= John Holman (NASCAR owner) =

American NASCAR owner (1918-1975)

John Holman (November 9, 1918 – December 28, 1975) was an American NASCAR owner. He is most famous for his co-ownership of the two-time NASCAR championship team Holman-Moody with Ralph Moody.

==Early career==
Holman was born in Nashville, Tennessee and grew up in Wooster, Ohio. After the start of World War II, he began a career as a tool and die maker and as a shipyard worker. After the war, he became a trucker. He assembled a Mack truck between shipments. He was hired in 1952 by Clay Smith and Bill Stroppe to drive their parts truck to each leg of the 1952 Mexican Road Race, and to stay ahead of the racing team. The team won the race, and they hired Holman as a full-time mechanic and parts man after the race to work in their Long Beach, California shop. Smith was killed in a racing accident at DuQuoin, Illinois in 1954, and Stroppe took over. Holman continued to work for him until 1956. Holman was hired by Ford Motor Company to run their factory shop in Charlotte.

==Holman-Moody==

Ralph Moody was the mechanic, manager, and star driver of the 1925 Indianapolis 500 winner Pete DePaolo's Ford factory-sponsored stock car racing facility in Charlotte, North Carolina.
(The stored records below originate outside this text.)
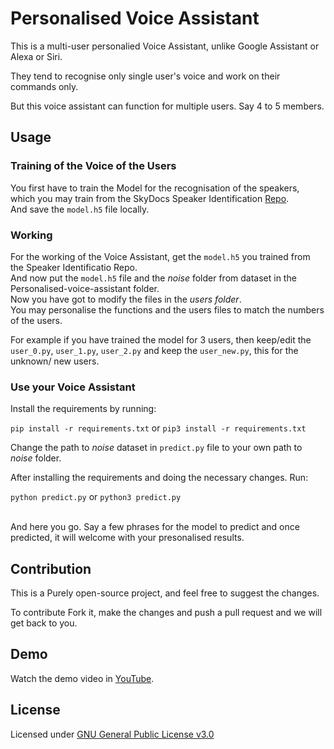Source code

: # Personalised Voice Assistant

This is a multi-user personalied Voice Assistant, unlike Google Assistant or Alexa or Siri.<br>

They tend to recognise only single user's voice and work on their commands only.<br>

But this voice assistant can function for multiple users. Say 4 to 5 members.<br>

## Usage

### Training of the Voice of the Users

You first have to train the Model for the recognisation of the speakers, which you may train from the SkyDocs Speaker Identification [Repo](https://github.com/SkyDocs/speaker-identification).<br>
And save the `model.h5` file locally.

### Working

For the working of the Voice Assistant, get the `model.h5`  you trained from the Speaker Identificatio Repo. <br>
And now put the `model.h5` file and the *noise* folder from dataset in the Personalised-voice-assistant folder. <br>
Now you have got to modify the files in the *users folder*.<br>
You may personalise the functions and the users files to match the numbers of the users.<br>

For example if you have trained the model for 3 users, then keep/edit the `user_0.py`, `user_1.py`, `user_2.py` and keep the `user_new.py`, this for the unknown/ new users.<br>

### Use your Voice Assistant

Install the requirements by running:

`pip install -r requirements.txt` or `pip3 install -r requirements.txt`

Change the path to *noise* dataset in `predict.py` file to your own path to *noise* folder.

After installing the requirements and doing the necessary changes. Run: <br>

`python predict.py` or `python3 predict.py` <br>

<br>
And here you go. Say a few phrases for the model to predict and once predicted, it will welcome with your presonalised results.

## Contribution

This is a Purely open-source project, and feel free to suggest the changes.<br>

To contribute Fork it, make the changes and push a pull request and we will get back to you.

## Demo

Watch the demo video in [YouTube](https://www.youtube.com/watch?v=n09Z1OQzUiA).

## License

Licensed under [GNU General Public License v3.0](https://github.com/SkyDocs/personalised-voice-assistant/blob/master/LICENSE)
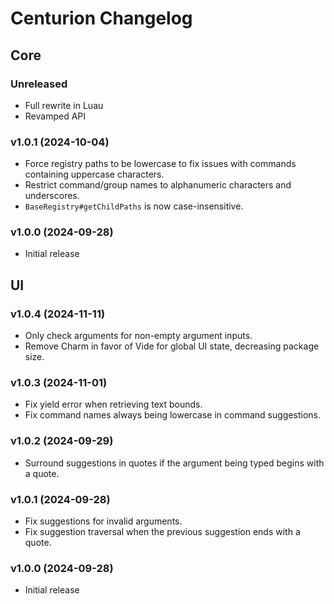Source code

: # Centurion Changelog

## Core

### Unreleased

- Full rewrite in Luau
- Revamped API

### v1.0.1 (2024-10-04)

- Force registry paths to be lowercase to fix issues with commands containing uppercase characters.
- Restrict command/group names to alphanumeric characters and underscores.
- `BaseRegistry#getChildPaths` is now case-insensitive.

### v1.0.0 (2024-09-28)

- Initial release

## UI

### v1.0.4 (2024-11-11)

- Only check arguments for non-empty argument inputs.
- Remove Charm in favor of Vide for global UI state, decreasing package size.

### v1.0.3 (2024-11-01)

- Fix yield error when retrieving text bounds.
- Fix command names always being lowercase in command suggestions.

### v1.0.2 (2024-09-29)

- Surround suggestions in quotes if the argument being typed begins with a quote.

### v1.0.1 (2024-09-28)

- Fix suggestions for invalid arguments.
- Fix suggestion traversal when the previous suggestion ends with a quote.

### v1.0.0 (2024-09-28)

- Initial release
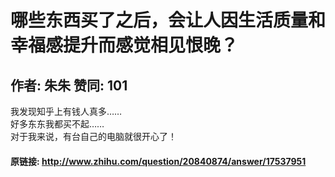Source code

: # 哪些东西买了之后，会让人因生活质量和幸福感提升而感觉相见恨晚？
## 作者: 朱朱  赞同: 101
我发现知乎上有钱人真多……  
好多东东我都买不起……  
对于我来说，有台自己的电脑就很开心了！

#### 原链接: http://www.zhihu.com/question/20840874/answer/17537951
The drivers formed a partnership after the American Manufacturers' Association banned Ford's factory participation in stock car racing in June 1957. The move unemployed both men. They decided to pool their resources and formed Holman-Moody. The team became one of the winningest teams in NASCAR history after racking up 92 wins and two championships before Moody sold his interests to Holman.

Ironically, Holman-Moody invested in the Bill Stroppe organization in 1965, and the Long Beach facility at 2190 Temple Avenue became Holman-Moody-Stroppe.

Holman died of a heart attack in 1975 while testing a new intercooler.